The bill increases transparency and objective checks on removing a Fed Chair—strengthening accountability—but risks politicizing the Fed, raising market volatility and borrowing costs, and deterring qualified leaders.
Taxpayers, federal employees, and the public would get more transparency and congressional oversight because the President must publicly justify any removal of the Fed Chair with benchmark data and trigger committee hearings within 30 days.
Federal employees and financial institutions would face clearer, objective criteria (a 200 bps deviation vs. specified benchmarks) that can limit arbitrary or purely political removals of the Fed Chair.
Middle-class families and taxpayers could benefit if increased scrutiny of monetary policy leads to better accountability for inflation and employment outcomes that affect household purchasing power.
Financial institutions and middle-class families face a risk that tying removal authority to politically influenced benchmarks will enable partisan interference with Fed independence, destabilizing monetary policy.
Households and businesses could experience increased market volatility and higher borrowing costs if investors fear Fed leadership changes driven by political cycles rather than economic judgment.
State governments and financial institutions could face slower or disrupted policy responses because the bill politicizes technical benchmark choices and invites disputes between agencies over which data to use.
Based on analysis of 2 sections of legislative text.

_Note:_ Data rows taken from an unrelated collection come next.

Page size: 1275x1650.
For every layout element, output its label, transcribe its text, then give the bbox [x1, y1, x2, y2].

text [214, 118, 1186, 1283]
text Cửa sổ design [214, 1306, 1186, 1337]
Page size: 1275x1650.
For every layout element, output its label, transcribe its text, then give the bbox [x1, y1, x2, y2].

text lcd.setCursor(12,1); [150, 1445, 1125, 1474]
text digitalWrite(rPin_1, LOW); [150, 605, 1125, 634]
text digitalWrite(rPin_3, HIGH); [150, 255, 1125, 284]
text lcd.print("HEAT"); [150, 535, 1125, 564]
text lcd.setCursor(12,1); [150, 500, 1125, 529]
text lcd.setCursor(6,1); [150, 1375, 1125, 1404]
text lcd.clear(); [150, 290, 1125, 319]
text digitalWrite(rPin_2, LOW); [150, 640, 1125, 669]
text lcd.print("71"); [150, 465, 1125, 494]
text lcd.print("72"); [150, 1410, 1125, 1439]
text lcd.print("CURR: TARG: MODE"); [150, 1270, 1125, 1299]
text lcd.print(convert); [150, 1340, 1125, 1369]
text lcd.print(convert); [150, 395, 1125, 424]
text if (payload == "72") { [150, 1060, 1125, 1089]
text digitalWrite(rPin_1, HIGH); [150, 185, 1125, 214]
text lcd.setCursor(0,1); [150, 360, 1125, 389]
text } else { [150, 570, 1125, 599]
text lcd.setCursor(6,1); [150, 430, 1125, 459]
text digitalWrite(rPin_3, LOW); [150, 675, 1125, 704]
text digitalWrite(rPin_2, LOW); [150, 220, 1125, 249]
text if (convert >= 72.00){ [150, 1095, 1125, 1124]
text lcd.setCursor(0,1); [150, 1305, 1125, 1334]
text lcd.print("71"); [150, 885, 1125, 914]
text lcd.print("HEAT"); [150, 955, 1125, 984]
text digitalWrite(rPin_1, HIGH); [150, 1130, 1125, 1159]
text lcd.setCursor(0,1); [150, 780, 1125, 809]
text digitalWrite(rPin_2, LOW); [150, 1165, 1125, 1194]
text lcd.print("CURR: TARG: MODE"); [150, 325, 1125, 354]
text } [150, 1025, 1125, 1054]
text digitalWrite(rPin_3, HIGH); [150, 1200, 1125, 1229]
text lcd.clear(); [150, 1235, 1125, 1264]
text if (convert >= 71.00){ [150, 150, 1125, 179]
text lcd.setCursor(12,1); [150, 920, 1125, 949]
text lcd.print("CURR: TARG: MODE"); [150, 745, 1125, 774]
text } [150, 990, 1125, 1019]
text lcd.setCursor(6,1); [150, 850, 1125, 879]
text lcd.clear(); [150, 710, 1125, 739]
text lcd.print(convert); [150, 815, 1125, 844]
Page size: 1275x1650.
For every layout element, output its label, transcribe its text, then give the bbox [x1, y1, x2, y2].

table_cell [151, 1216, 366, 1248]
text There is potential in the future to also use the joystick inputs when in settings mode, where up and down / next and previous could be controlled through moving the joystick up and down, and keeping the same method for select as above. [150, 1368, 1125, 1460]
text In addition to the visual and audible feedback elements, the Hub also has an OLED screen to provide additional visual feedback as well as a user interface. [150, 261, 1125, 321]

Authorizes the President to remove the Fed Chair if the federal funds target rate deviates by >200 basis points for two consecutive quarters from specified benchmarks, and requires a public justification and hearings.
Introduced August 15, 2025 by Buddy Carter · Last progress August 15, 2025
Creates a new statutory trigger that lets the President remove the Chair of the Board of Governors of the Federal Reserve if the federal funds target rate for two consecutive quarters differs by more than 200 basis points from an average calculated from two of three specified economic benchmarks. It also requires the President to submit a public justification with benchmark data and forces the House Financial Services and Senate Banking Committees to hold hearings within 30 days after that statement. The benchmarks cited are the PCE implicit price deflator (an inflation measure), the spread between 5‑year nominal yields and 5‑year TIPS (a market inflation expectation proxy), and the difference between the Board’s unemployment estimate and the CBO projection (a labor market gap). The federal funds target rate is defined as the upper bound of the FOMC’s target range for comparison purposes.